Hospital “superbugs” have become increasingly resistant to alcohol-based hand sanitizers and disinfectants in recent decades, a new study suggests.
After collecting bacteria from two hospitals in Australia between 1997 and 2015, researchers discovered that a “new wave of superbugs” -- one that is more resistant to the alcohol used in hand sanitizers -- appeared to emerge.
The bacteria’s improved ability to survive hand sanitizer lined up with the hospitals’ gradual increase in use of alcohol-based sanitizers.
For the study, the researchers focused on a bacterium called Enterococcus faecium.
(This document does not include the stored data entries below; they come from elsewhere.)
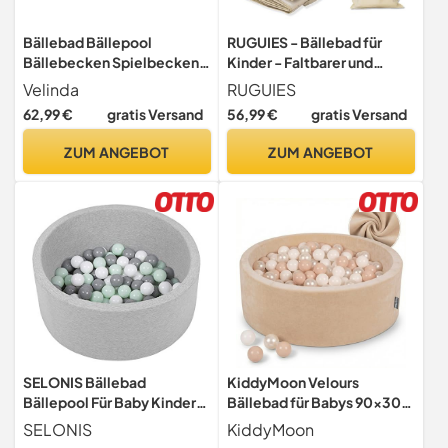
Bällebad Bällepool
RUGUIES - Bällebad für
Bällebecken Spielbecken
Kinder - Faltbarer und
Kordsamt-Bezug 200 Bälle
tragbarer Bällebad -
Velinda
RUGUIES
rund ⌀90 cm (Farbe des
Spielzeugwürfel für drinnen
62,99 €
gratis Versand
56,99 €
gratis Versand
Pools/der Bälle: grau/weiß,
und draußen - (Bälle Nicht
grau, hellblau, blau
im Lieferumfang
ZUM ANGEBOT
ZUM ANGEBOT
(pastell))
enthalten).
SELONIS Bällebad
KiddyMoon Velours
Bällepool Für Baby Kinder
Bällebad für Babys 90x30
70X30cm/150 Bälle Rund,
mit 200 Bälle 7cm
SELONIS
KiddyMoon
Hellgrau: Weiß/Grau/Minze
Ballgruben Sensorik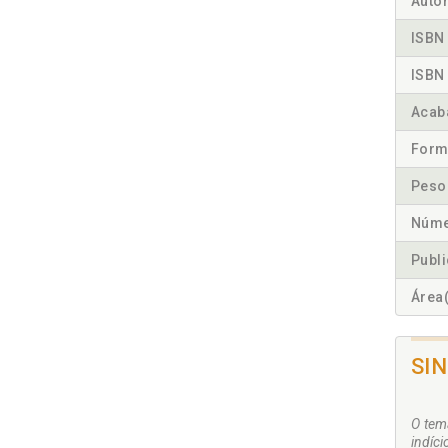
Autor
ISBN 
ISBN 
Acab
Form
Peso
Núme
Publ
Área(
SI
O tem
indíc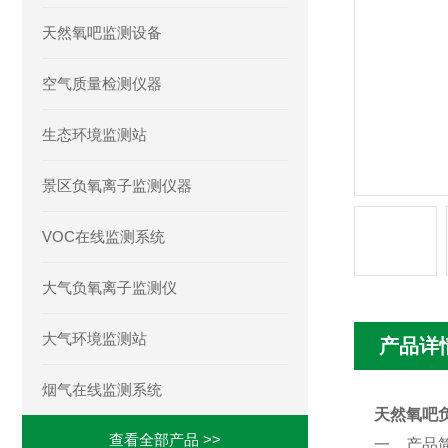
天然氧吧监测设备
空气质量检测仪器
生态环境监测站
景区负氧离子监测仪器
VOC在线监测系统
大气负氧离子监测仪
大气环境监测站
产品详
烟气在线监测系统
天然氧吧
查看全部产品 >>
一、产品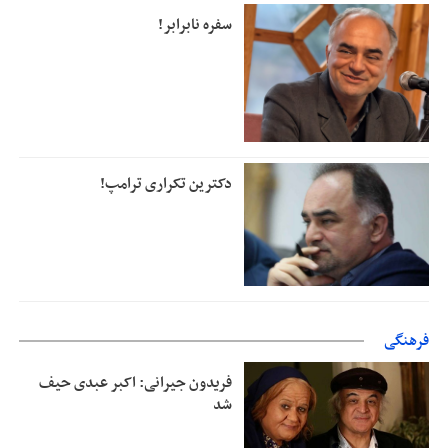
سفره نابرابر!
دکترین تکراری ترامپ!
فرهنگی
فریدون جیرانی: اکبر عبدی حیف
شد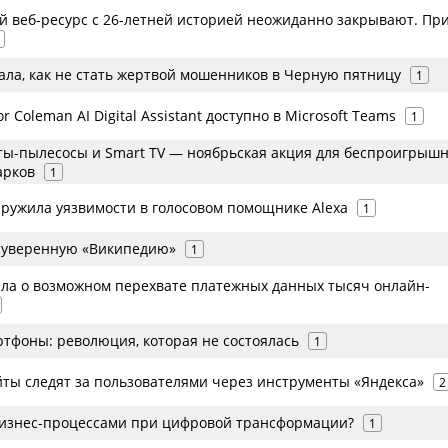
 веб-ресурс с 26-летней историей неожиданно закрывают. П
ала, как не стать жертвой мошенников в Черную пятницу
1
 Coleman AI Digital Assistant доступно в Microsoft Teams
1
ты-пылесосы и Smart TV — ноябрьская акция для беспроигрыш
арков
1
аружила уязвимости в голосовом помощнике Alexa
1
 суверенную «Википедию»
1
ила о возможном перехвате платежных данных тысяч онлайн-
тфоны: революция, которая не состоялась
1
ты следят за пользователями через инструменты «Яндекса»
2
бизнес-процессами при цифровой трансформации?
1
This bacteria is already resistant to some antibiotics and is a leading cause of dangerous infections acquired in hospitals, including sepsis and urinary tract infections.
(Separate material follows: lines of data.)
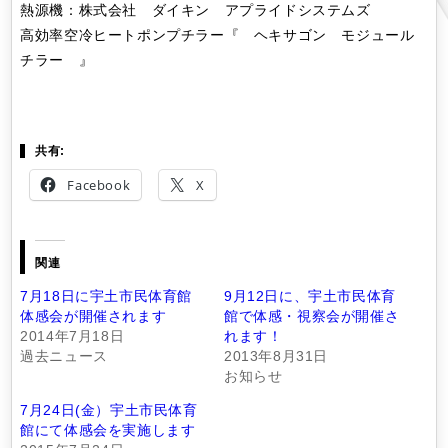
熱源機：株式会社 ダイキン アプライドシステムズ
高効率空冷ヒートポンプチラー『 ヘキサゴン モジュール
チラー 』
共有:
Facebook
X
関連
7月18日に宇土市民体育館
9月12日に、宇土市民体育
体感会が開催されます
館で体感・視察会が開催さ
2014年7月18日
れます！
過去ニュース
2013年8月31日
お知らせ
7月24日(金）宇土市民体育
館にて体感会を実施します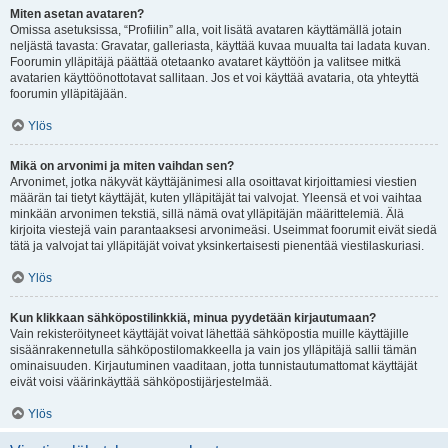
Miten asetan avataren?
Omissa asetuksissa, “Profiilin” alla, voit lisätä avataren käyttämällä jotain
neljästä tavasta: Gravatar, galleriasta, käyttää kuvaa muualta tai ladata kuvan.
Foorumin ylläpitäjä päättää otetaanko avataret käyttöön ja valitsee mitkä
avatarien käyttöönottotavat sallitaan. Jos et voi käyttää avataria, ota yhteyttä
foorumin ylläpitäjään.
Ylös
Mikä on arvonimi ja miten vaihdan sen?
Arvonimet, jotka näkyvät käyttäjänimesi alla osoittavat kirjoittamiesi viestien
määrän tai tietyt käyttäjät, kuten ylläpitäjät tai valvojat. Yleensä et voi vaihtaa
minkään arvonimen tekstiä, sillä nämä ovat ylläpitäjän määrittelemiä. Älä
kirjoita viestejä vain parantaaksesi arvonimeäsi. Useimmat foorumit eivät siedä
tätä ja valvojat tai ylläpitäjät voivat yksinkertaisesti pienentää viestilaskuriasi.
Ylös
Kun klikkaan sähköpostilinkkiä, minua pyydetään kirjautumaan?
Vain rekisteröityneet käyttäjät voivat lähettää sähköpostia muille käyttäjille
sisäänrakennetulla sähköpostilomakkeella ja vain jos ylläpitäjä sallii tämän
ominaisuuden. Kirjautuminen vaaditaan, jotta tunnistautumattomat käyttäjät
eivät voisi väärinkäyttää sähköpostijärjestelmää.
Ylös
During the study time period, strains of E. faecium developed an improved ability to withstand alcohol-based hand sanitizer. A DNA analysis of the bacterial samples showed that the samples with more tolerance to hand sanitizers had several mutations in genes involved in metabolism.
“We have proposed here that the significant positive relationship between time and increasing alcohol tolerance is a response of the bacteria to increased exposure to alcohols in disinfectant preparations and that the more tolerant strains are able to displace their less alcohol-tolerant predecessors,” the team said.
The researchers -- led by infectious disease expert Paul Johnson and microbiologist Timothy Stinear of the University of Melbourne -- said hospitals shouldn’t stop using hand sanitizer based on these findings.
"Alcohol-[based] hand-hygiene programs have been highly successful, particularly at controlling MRSA [methicillin-resistant Staphylococcus aureus], but also other types of hospital infections, and I would strongly advocate that we continue using hand sanitizer,” Johnson said.
However, the researchers said hospitals may need to use other disinfectants (such as chlorine-based ones) to keep pathogens such as drug-resistant E faecium at bay.
The study has been published in the journal Science Translational Medicine.